Investors and developers are rushing in to capitalize on the redevelopment of Downtown Los Angeles. Gateway cities like Los Angeles have always benefited from foreign investment. In this cycle, the influx of foreign capital is not only continuing the momentum of Downtown LA’s revitalization, it is also redefining its skyline.
Distinct East Asian Design in DTLA
South Korea’s Hanjin Group (which also owns Korean Air) has started construction on the Wilshire Grand Tower in LA’s financial district. The $1billion development will be mixed-use, containing a 73-story hotel and office buildings with 5 stories of underground parking. Upon completion in 2017, the development will be more than a 1000ft tall, overtaking the US Bank Tower for the title of tallest building West of Mississippi. This super skyscraper’s LED-lit, sail-shaped design will stand out among the otherwise flat-roofed buildings of DTLA. (The Wilshire Grand Tower was granted exception to the City’s fire ordinance requiring a rooftop helipad thanks to its high-tech building design and safety technologies that “exceed the city’s fire code”.)

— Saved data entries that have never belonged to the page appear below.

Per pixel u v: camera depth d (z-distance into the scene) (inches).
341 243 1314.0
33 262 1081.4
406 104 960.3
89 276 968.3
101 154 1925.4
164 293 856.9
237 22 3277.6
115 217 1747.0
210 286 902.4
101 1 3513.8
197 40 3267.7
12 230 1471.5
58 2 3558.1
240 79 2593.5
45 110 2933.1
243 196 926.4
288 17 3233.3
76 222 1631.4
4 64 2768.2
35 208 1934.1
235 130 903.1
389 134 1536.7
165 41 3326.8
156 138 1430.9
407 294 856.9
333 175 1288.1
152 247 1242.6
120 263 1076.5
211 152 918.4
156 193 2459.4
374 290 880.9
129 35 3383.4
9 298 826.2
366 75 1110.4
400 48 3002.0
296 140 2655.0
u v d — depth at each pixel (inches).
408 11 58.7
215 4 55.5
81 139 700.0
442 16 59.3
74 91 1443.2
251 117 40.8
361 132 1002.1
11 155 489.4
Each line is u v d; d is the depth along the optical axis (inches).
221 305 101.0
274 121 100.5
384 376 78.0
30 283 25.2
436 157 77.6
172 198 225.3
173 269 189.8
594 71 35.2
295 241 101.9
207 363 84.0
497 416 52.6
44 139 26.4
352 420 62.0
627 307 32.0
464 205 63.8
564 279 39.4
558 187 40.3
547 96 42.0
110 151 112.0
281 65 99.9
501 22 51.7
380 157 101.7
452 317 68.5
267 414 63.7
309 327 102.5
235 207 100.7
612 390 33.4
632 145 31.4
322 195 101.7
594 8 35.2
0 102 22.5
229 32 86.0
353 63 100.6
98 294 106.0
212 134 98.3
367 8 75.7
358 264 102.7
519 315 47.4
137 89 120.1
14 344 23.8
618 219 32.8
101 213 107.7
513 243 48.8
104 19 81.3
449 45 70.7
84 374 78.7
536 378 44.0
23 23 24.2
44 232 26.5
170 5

Tall buildings are challenging in seismically-active California, and the Wilshire Grand Tower is an impressive feat from a structural engineering perspective. The building is founded on the largest concrete pour in the history of man (at 21,200 cubic yards it’s in the Guinness book of records.) The structural engineering firms that worked on this project—California-based Brandow & Johnson, Inc. and Thornton Tomasetti (the company behind Malaysia’s Petronas towers and the NY Times building)—addressed seismic safety by designing the lateral loands to be borne by the reinforced concrete elevator column.